The present disclosure is related to radiation sensors, and more specifically to such sensors formed on a flexible substrate.
Conventional large-area thin-film sensors comprise an array of addressable pixels covered by a continuous layer of radiation-sensitive material. The radiation-sensitive material typically generates photons in the region in which radiation (e.g., x-rays) is incident thereon. These photons are converted into a charge and delivered to pixel(s) below the point of incidence of the radiation. The charge may then be read out from each pixel, and the extent and location of the incidence of radiation thereby determined. One example of such a sensor may be found in U.S. Pat. No. 5,619,033, which is herein incorporated by reference.
Typically, sensor arrays and the overlying sensor layer are formed on a rigid substrate such as glass. However, increasingly there is a desire for such sensor arrays to be provided on a flexible substrate such as sheet plastic. When formed on a flexible substrate, conformal sensor arrays may then be provided. However, there are a number of manufacturing challenges when forming devices on flexible substrates, particularly plastics. One such challenge is the thermal expansion coefficient mismatch between the plastic substrate and the materials deposited thereon. The difficulties introduced by this mismatch significantly increase as the thickness of the layer(s) deposited on the substrate increase.

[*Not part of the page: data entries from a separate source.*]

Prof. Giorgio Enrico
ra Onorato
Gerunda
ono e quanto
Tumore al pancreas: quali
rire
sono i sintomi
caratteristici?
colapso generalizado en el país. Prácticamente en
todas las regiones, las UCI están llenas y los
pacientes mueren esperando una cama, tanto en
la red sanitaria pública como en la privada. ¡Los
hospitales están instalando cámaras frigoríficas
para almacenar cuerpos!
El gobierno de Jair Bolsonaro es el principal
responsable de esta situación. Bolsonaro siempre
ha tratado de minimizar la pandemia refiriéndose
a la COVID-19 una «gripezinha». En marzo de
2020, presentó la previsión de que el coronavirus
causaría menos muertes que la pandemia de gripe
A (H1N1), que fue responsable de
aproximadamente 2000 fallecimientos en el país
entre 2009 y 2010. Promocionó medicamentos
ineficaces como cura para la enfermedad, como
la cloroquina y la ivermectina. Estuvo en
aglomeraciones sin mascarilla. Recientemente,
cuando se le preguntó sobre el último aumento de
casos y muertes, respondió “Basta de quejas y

For example, while typical thin-film transistor (TFT) stacks are quite thin, typical radiation sensor layers are relatively very thick, on the order of 1 μm (micrometer) or more in thickness. When fabricated over a plastic substrate, this relatively thick layer exhibits cracking and delamination due to the difference in thermally-induced expansion and contraction between the plastic substrate and the sensor layer material. This cracking and delamination results in poor device performance and high rates of device failure.

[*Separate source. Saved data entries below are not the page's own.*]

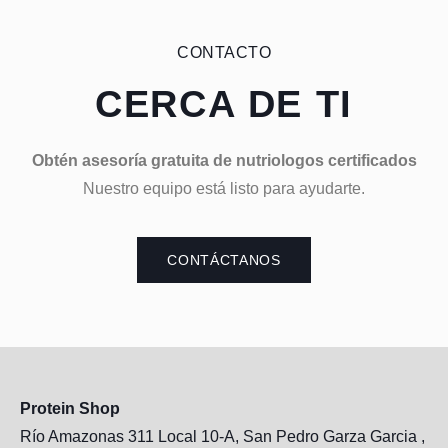
CONTACTO
CERCA DE TI
Obtén asesoría gratuita de nutriologos certificados
Nuestro equipo está listo para ayudarte.
CONTÁCTANOS
Protein Shop
Río Amazonas 311 Local 10-A, San Pedro Garza Garcia ,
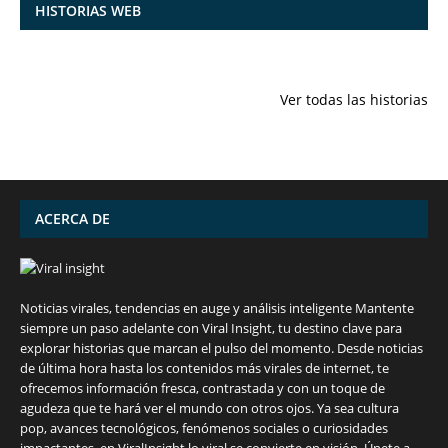
HISTORIAS WEB
7 frutas ricas
España en
Funciones
en calcio para
julio: Playas de
ocultas de
Ver todas las historias
mantener la
ensueño,
iPhone qu
salud ósea a
cultura
conocías
partir de los 50
vibrante y
años
¡más!
ACERCA DE
Noticias virales, tendencias en auge y análisis inteligente Mantente
siempre un paso adelante con Viral Insight, tu destino clave para
explorar historias que marcan el pulso del momento. Desde noticias
de última hora hasta los contenidos más virales de internet, te
ofrecemos información fresca, contrastada y con un toque de
agudeza que te hará ver el mundo con otros ojos. Ya sea cultura
pop, avances tecnológicos, fenómenos sociales o curiosidades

Therefore, there is a need in the art for a method of producing a radiation sensor structure on a flexible substrate with improved accommodation for the thermal mismatch between the substrate and the sensor structure materials and processes. More particularly, there is a need in the art for a structure and method of producing that structure consistent with the materials and processing steps currently used to produced sensor devices yet is significantly more tolerant of the thermal mismatch between substrate and sensor layer than current structures and methods for producing them.